Main Ongoing Projects
Astrocytes in Alzheimer’s disease: Alzheimer’s disease has been consistently viewed as a “neuronal” pathology. However, recent evidences indicate that astrocytes, the most abundant subtype of glial cells, are also involved in Alzheimer’s disease pathophysiology. Our laboratory is interested in understanding the precise contribution of these cells to Alzheimer’s disease. We believe that astrocytes may play a pivotal role in Alzheimer's disease progression.

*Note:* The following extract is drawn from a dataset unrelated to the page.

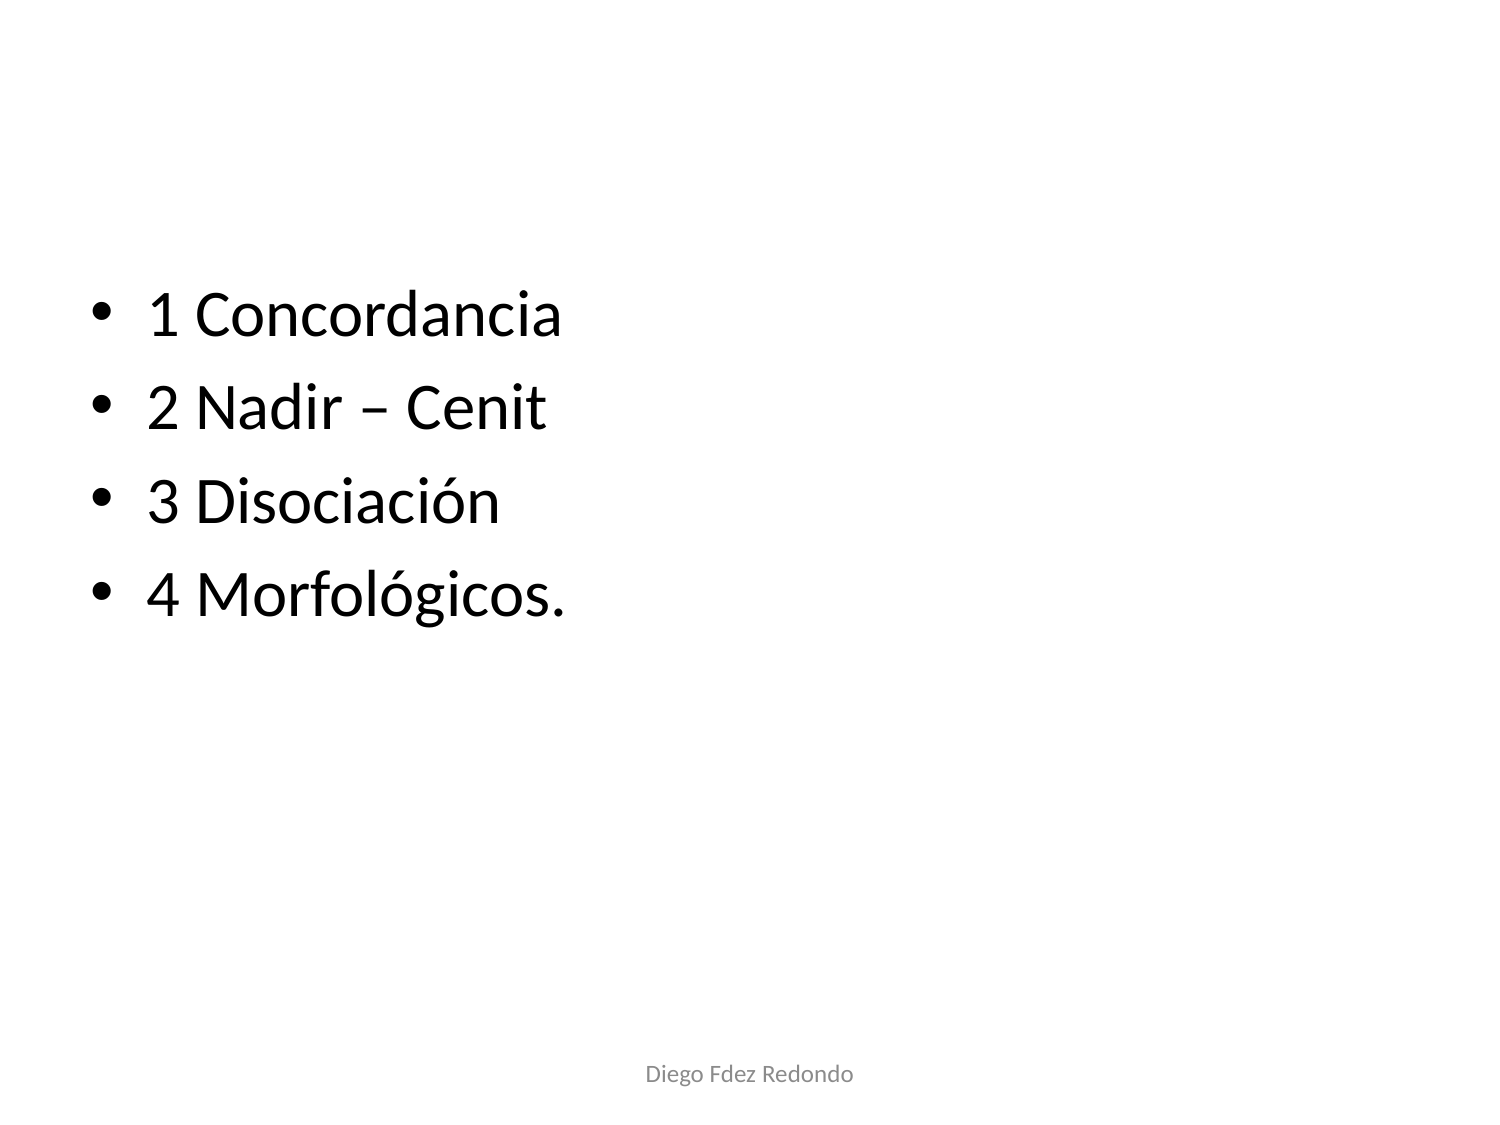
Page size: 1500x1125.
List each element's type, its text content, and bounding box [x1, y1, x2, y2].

footer Diego Fdez Redondo [512, 1042, 988, 1103]
list 1 Concordancia 2 Nadir – Cenit 3 Disociación 4 Morfológicos. [75, 262, 1425, 1005]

Rocha , A., In Preparation
Metabolic networks in Alzheimer’s disease: The 18F-fluorodeoxyglucose ([18F]FDG) is a radioactive glucose analogous, which has been utilized for more than 40 years to estimate cerebral glucose metabolism with positron emission tomography (PET). Currently, it is well established that cerebral [18F]FDG uptake is proportional to synaptic activity. This coupling allows the identification of brain regions that are working in synchronicity based on their energy consumption, what we call metabolic network. This assumption can be used for understading functional remodeling in brain disorders, which can potentially lead to the discovery of new mechanisms.
Zimmer ER., et al. 2017
Alzheimer’s Pattern Recognition: Alzheimer’s clinical trials have been using a multimodal and multisdisciplinary combination of technologies for undersyading Alzheimer’s disease progression. More specifically, fluid and neuroimaging biomarkers have been combined with genetic, demographics and neuropshycological data. By using innovative machine learning and deep learning algorithms, we hope to identify a disease signature that predicts Alzheimer’s disease before the onset of symptoms.

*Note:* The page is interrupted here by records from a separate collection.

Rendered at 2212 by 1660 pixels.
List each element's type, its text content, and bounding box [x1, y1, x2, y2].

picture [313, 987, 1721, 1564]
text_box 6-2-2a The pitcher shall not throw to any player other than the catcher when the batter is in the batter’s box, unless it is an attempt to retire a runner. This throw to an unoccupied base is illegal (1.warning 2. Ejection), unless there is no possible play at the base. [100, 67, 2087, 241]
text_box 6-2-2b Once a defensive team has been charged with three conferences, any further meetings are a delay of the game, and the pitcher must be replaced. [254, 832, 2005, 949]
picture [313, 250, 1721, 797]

Rodrigues, YE, et al. 2017
Fontana., IC et al. In Preparation
Anti-Oligomer Drugs Platform: The most accepted hypothetical model indicates that AD begins with abnormal processing of amyloid precursor protein (APP). This dysfunction results in the deposition of aggregated forms of amyloid-beta (Aβ) plaques, progressive neurodegeneration, and cognitive decline. In this context, it is believed that a soluble conformation that precedes the formation of Aβ plaques, called Aβ oligomers (AβOs), might be responsible for the initial toxicity in AD. Whit this in mind, we hypothesize that drugs targeting AβOs can potentially prevent or even halt AD natural evolution. This project main goal is to identify potential active molecules against AβOs toxic effects using an experimental platform with high translational power.

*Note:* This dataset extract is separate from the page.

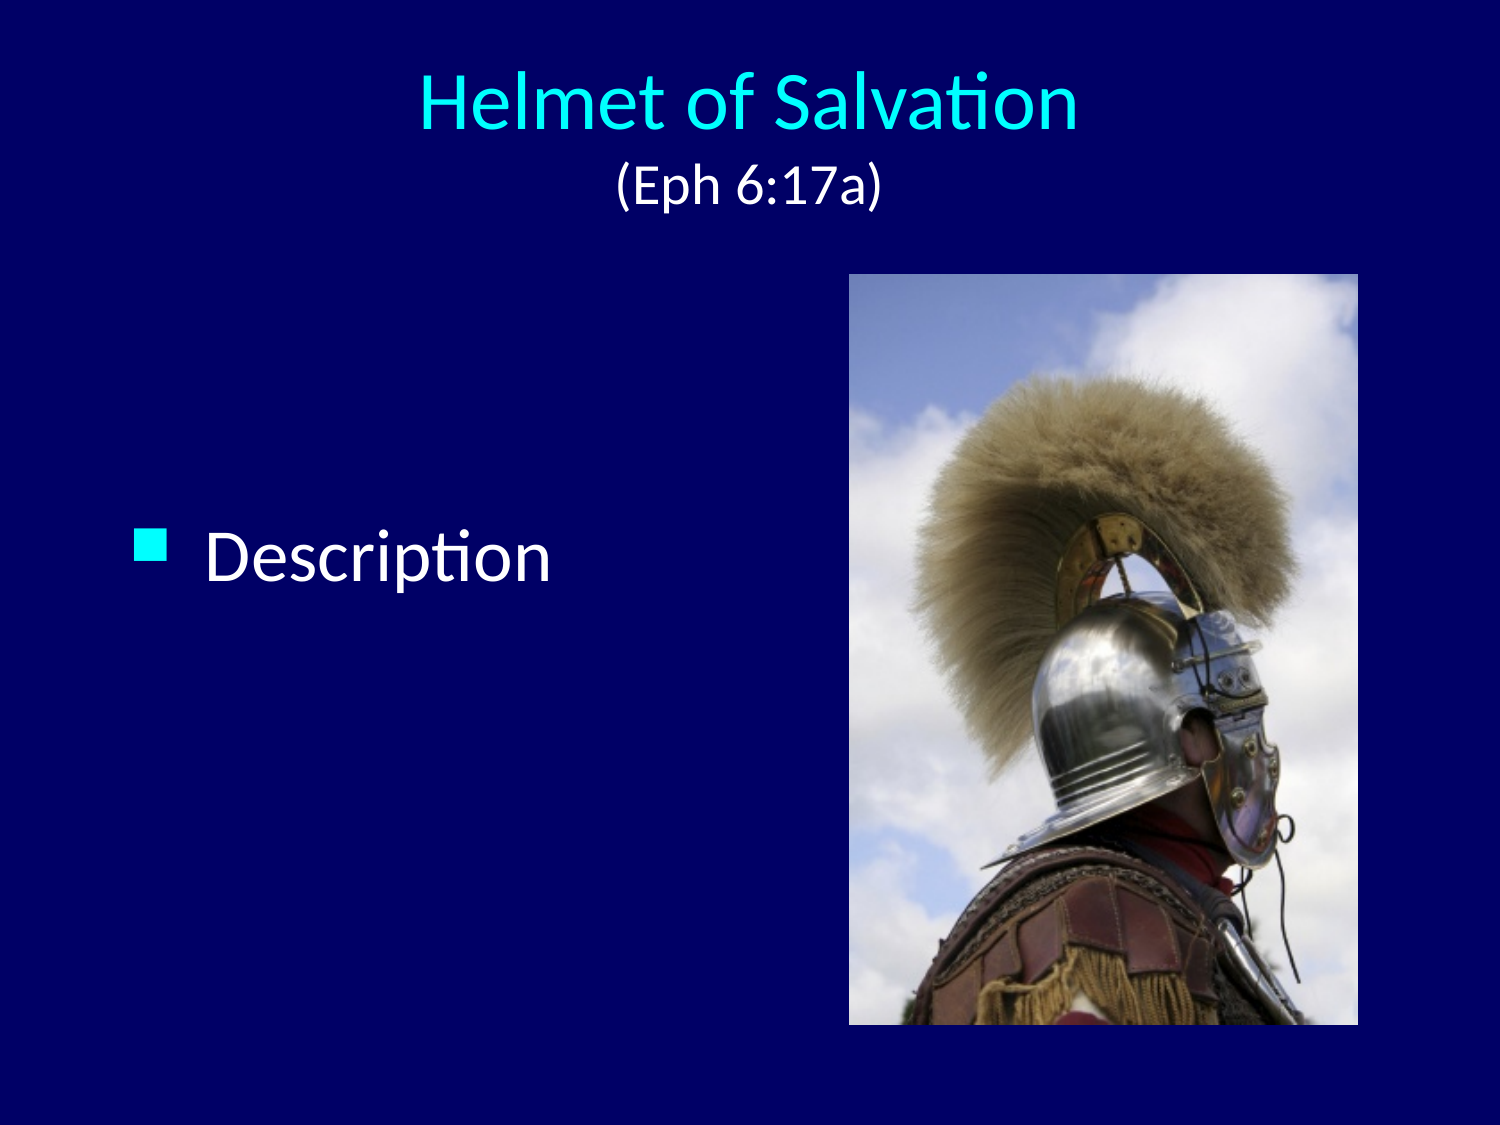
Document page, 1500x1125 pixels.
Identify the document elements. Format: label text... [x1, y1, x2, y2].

picture [849, 274, 1358, 1026]
text_box Description [114, 499, 613, 626]
text_box Helmet of Salvation (Eph 6:17a) [112, 37, 1388, 225]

Modifiable Risk factors in Alzheimer’s disease: Recent evidences indicate that lifestyle factors are risk factors for developing Alzheimer's disease. Modifiable risk factors include exercise, education, social engagement, cognitive stimulation, obesity and diet. In fact, observational findings indicate that changes lifestyle could reflect in a reduction in the risk of developing Alzheimer’s disease. By combining experimental studies and clinical data we expected to identify precise mechanisms that potentially links lifestyle and Alzheimer’s disease.